La sœur délaissée de la Coupe de France continuera sans doute son chemin de croix, le PSG-Lens qui s’annonce nous promettant une énième relecture médiatique tout en mauvaise foi de l’affaire de la banderole. Comme si la Coupe de la Ligue ne se suffisait pas dans sa propre médiocrité. La bonne nouvelle pour 2009, c’est la suppression de la publicité sur le service public. Les retransmissions de cette compétition commenceront et finiront donc plus tôt. De quoi ne pas louper le début de Pascal le grand frère sur TF1. Quand on vous dit que 2009 s’annonce bien.
En championnat, les vœux se suivent et se ressemblent. Comme chaque année, on espère que Lyon se tassera et que surtout les autres maintiendront la pression. Que le Bordeaux de Blanc profite de la profondeur de son banc, de sa stabilité et de son programme européen moins exigeant, pour faire une deuxième partie de saison sur le rythme d’un champion. Bordeaux a les moyens de cette ambition et effet Gourcuff oblige, peut très bien se retrouver avec public et médias derrière pour pousser un peu plus.

Marseille a sans doute beaucoup de moyens. On rêve bien sûr de voir un joueur de classe comme Larsson débarquer. Mais on y croit pas trop et on se prépare déjà à l’idée d’un Bergougnoux. Fatalement, ça casse un peu le rêve. On te promet une nouvelle saison des Soprano et tu te retrouves avec Tex dans un rôle de mafieux dans Plus belle la vie. L’effet Ligue Moustache est impitoyable avec des rêveurs comme nous. Marseille aura sans doute du mal à accrocher le podium, malgré l’implication évidente de Gerets. Ben Arfa donnera du fils de pute à qui veut l’entendre, brillera sur deux ou trois matches et regardera dès le mois de mai, les offres immobilières de Londres. Il restera Elliot Grandin. Chienne de vie.
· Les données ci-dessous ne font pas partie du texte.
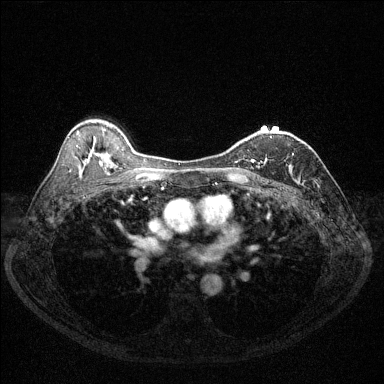
Breast MRI (dynamic contrast-enhanced), one axial slice. Slice 85 of 144 in the series (ordered by position). Dynamic contrast-enhanced series, time point 2 of 6 at this slice position (early post-contrast). 1.5 T. TE 1.7 ms, TR 4.6 ms. 1.2 mm slice thickness. 384 × 384 image matrix, field of view 320 × 320 mm. Female patient.
Annotated regions visible in this slice (semi-automatic segmentation, software-assisted and operator-edited):
- enhancing-tissue mask used for the functional tumour volume (all voxels passing the contrast-enhancement thresholds inside the analysis volume; usually the tumour): box from (x=250, y=137) to (x=272, y=164) px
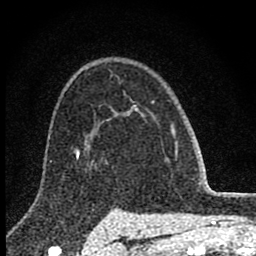
Breast MRI (dynamic contrast-enhanced), one axial slice. Cropped to one breast. Dynamic contrast-enhanced series, time point 2 of 8 at this slice position (early post-contrast). 1.5 T. TE 2.8 ms, TR 7.7 ms. 256 × 256 image matrix, field of view 130 × 130 mm. Female patient.
Outlined on this slice (semi-automatically segmented with operator editing):
- enhancing-tissue mask used for the functional tumour volume (all voxels passing the contrast-enhancement thresholds inside the analysis volume; usually the tumour): bounding box (x1, y1, x2, y2) in pixels: (113, 105, 144, 116)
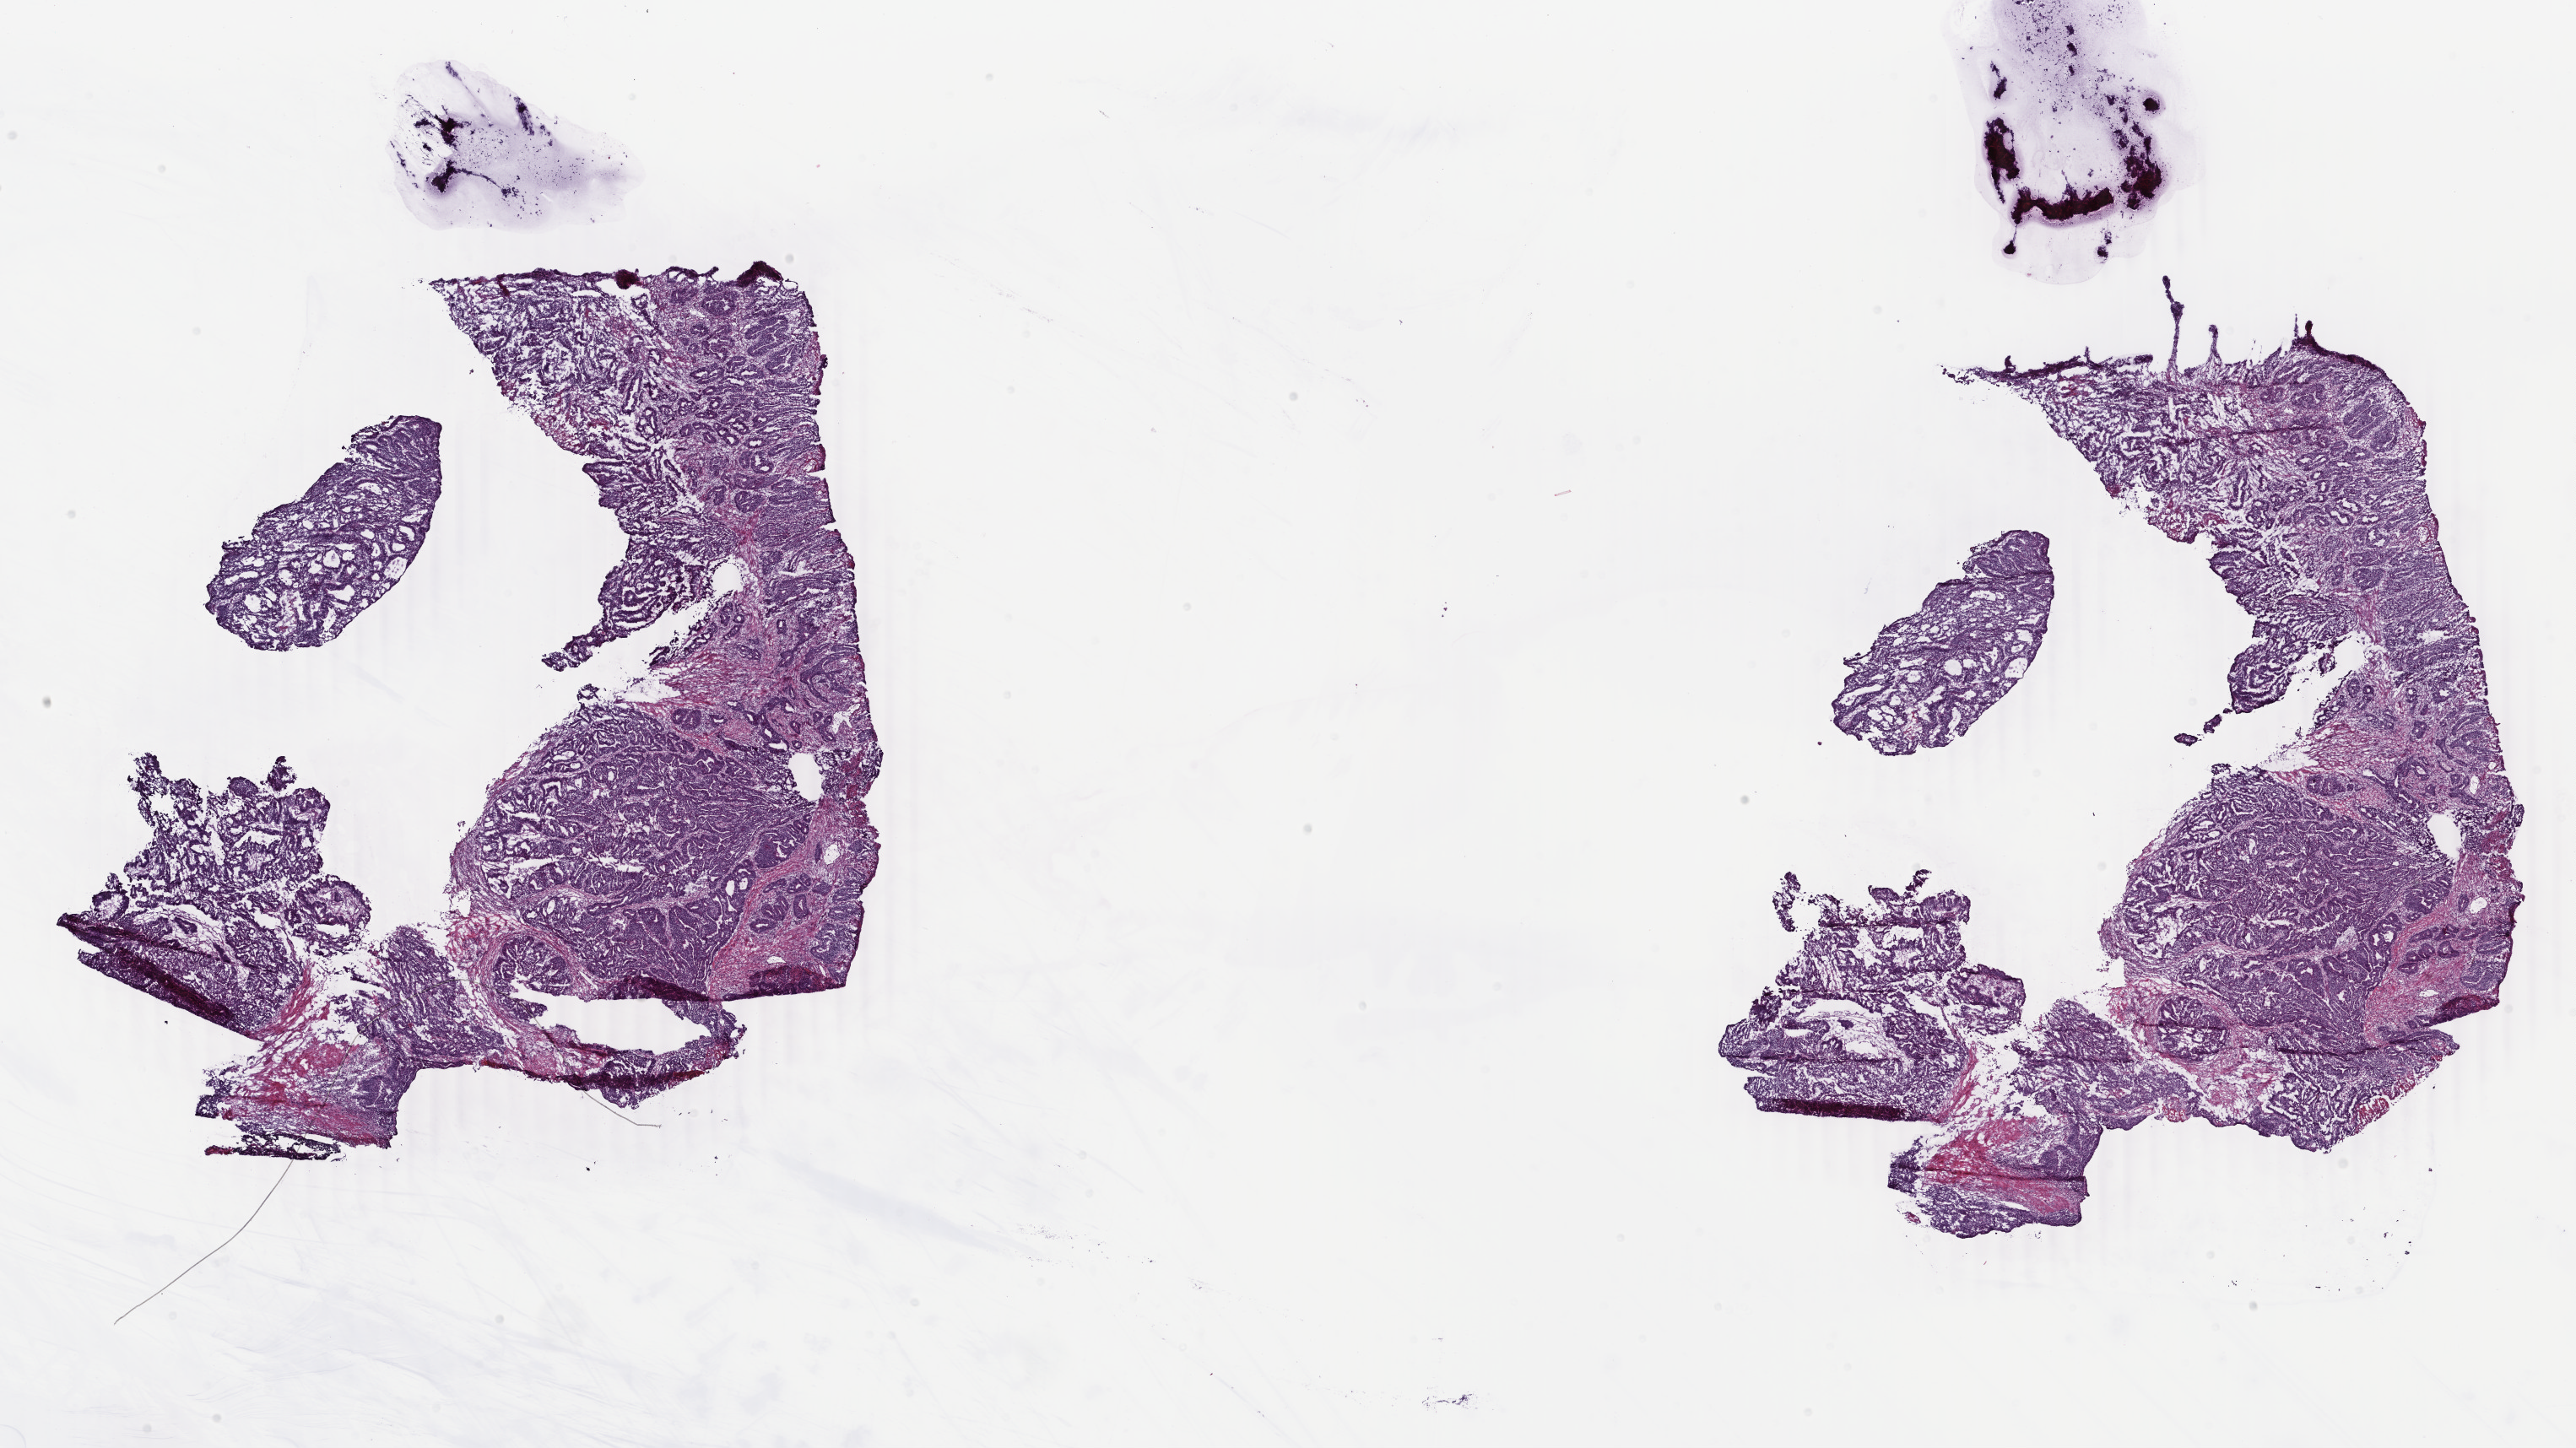
Whole-slide histology image, H&E — low-resolution overview of the scanned area, about 24.3 x 13.6 mm (slide scanned at 40x), frozen section from the top of the tissue portion, rectum, primary tumour sample. Male, age 71 years at initial diagnosis. Composition of this section per pathologist review: tumour cells 85%, tumour nuclei 85%.
Diagnosis: Adenocarcinoma, NOS.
Paris est enfin en position de démarrer une nouvelle année avec des promesses. Tiendra-t-il la distance, c’est autre chose. Les explosions de joie surréalistes suivant la victoire contre l’équipe B d’une équipe de milieu de tableau hollandais prouvent en tout cas une chose : Paris ne sera pas bégueule et jouera tout ce qu’il est possible de joueur. Le problème viendra sans doute d’une défense fragile et d’un banc assez léger. Et puis il y a Charly. Tiens, si on avait juste un souhait pour 2009, c’est que Charly Villeneuve vienne mettre une petite branlée sur le terrain médiatique à Aulas. Ce serait déjà ça de pris.
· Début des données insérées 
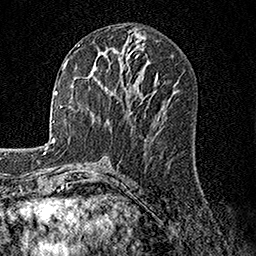
Breast MRI, one axial slice; slice 65 of 158 in the series (ordered by position); cropped to one breast; dynamic contrast-enhanced series, time point 2 of 7 at this slice position (early post-contrast); 1.5 T; TE 3.5 ms, TR 7.2 ms; 256 × 256 image matrix, field of view 165 × 165 mm. Female patient.
Outlined on this slice (semi-automatically segmented with operator editing):
- enhancing-tissue mask used for the functional tumour volume (all voxels passing the contrast-enhancement thresholds inside the analysis volume; usually the tumour): box from (x=94, y=63) to (x=125, y=89) px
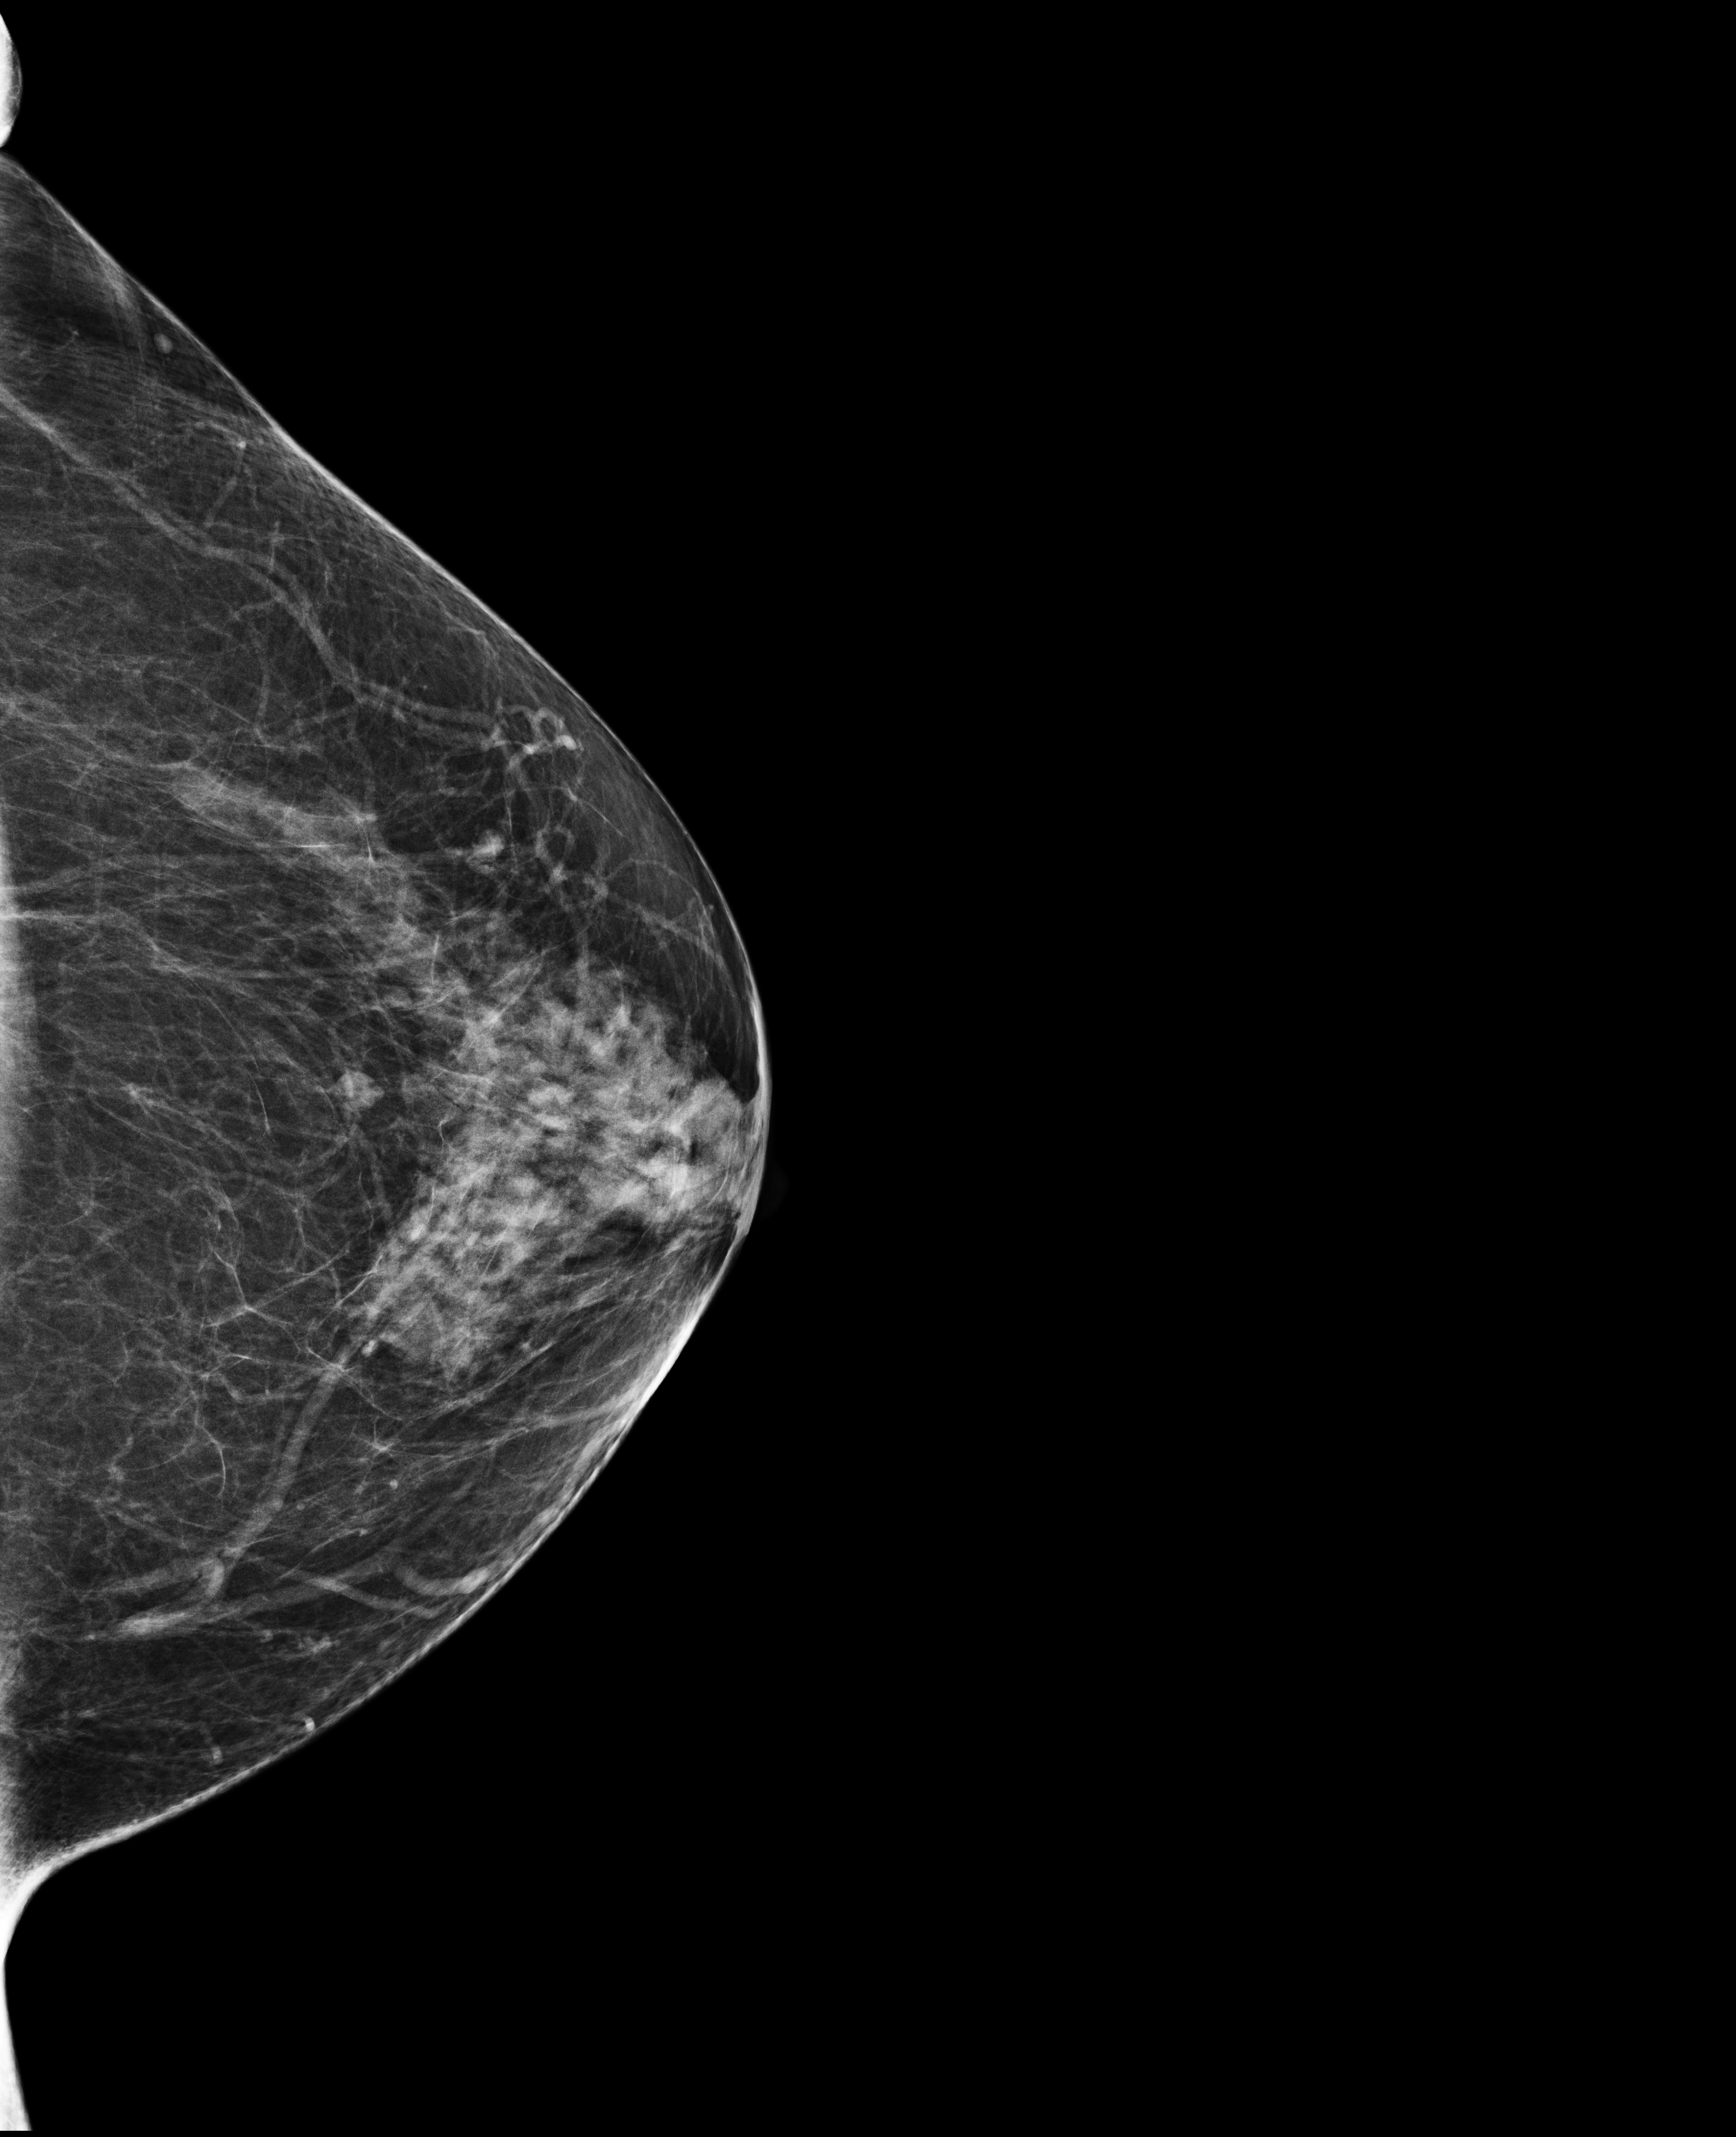
Digital mammogram (FFDM); left breast; cranio-caudal projection; screening examination. Patient aged 70 years (female).
- breast density at the screening exam (both breasts): heterogeneously dense (BI-RADS density category c)
- final BI-RADS category for the screening round (tomosynthesis exam, both breasts): category 1
- recall: no recall after this screen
Parce que soyons honnêtes, on sait quand même un peu que cela ne suffira pas. Pour Bordeaux, Marseille ou Paris, le vrai problème reste Lyon. Sur une jambe, avec une Benzema dépendance, avec l’adaptation lente au coaching de Puel, Lyon reste leader. Et même si l’OL peut traverser une période de turbulences au mois de janvier, comme l’année dernière, on se fait peu d’illusions. Et on s’attend déjà, au mois de mai, à voir Aulas brandir son sourire de ouineur, ses yeux de lémurien et huit doigts tendus.
Championnats européens :
Après s’être tapé le vivifiant « Canal Football Club », ainsi que le « Margotton Dugarry
ultra brite commentateur show », le Kolbien aime bien terminer son marathon dominical par l’EDD, la messe européenne. Dans ce gigantesque fourre tout qui semble avoir oublié que le football se joue aussi avec des petites équipes dans chaque championnat, on a envie de voir du neuf. Normal me direz vous, on est en 2009. Prenons par exemple le cas de l’Angleterre. On va encore avoir droit à du Big Four sur la plus haute marche du podium. Alors assumons notre penchant liverpuldien. Car aucun autre club ne mérite autant le titre que les Reds version 2009. So Foot l’a compris avec son numéro de décembre, KOLB l’a également compris, en dépêchant l’un de ses envoyés spéciaux sur place. Au-delà de l’effet porte bonheur, comptons sur Benitez et ses
muchachos pour aller botter le cul de Manchester et Chelsea. Parce qu’il est écrit quelque part que le sport espagnol doit tout rafler. Donc le titre sera pour Liverpool.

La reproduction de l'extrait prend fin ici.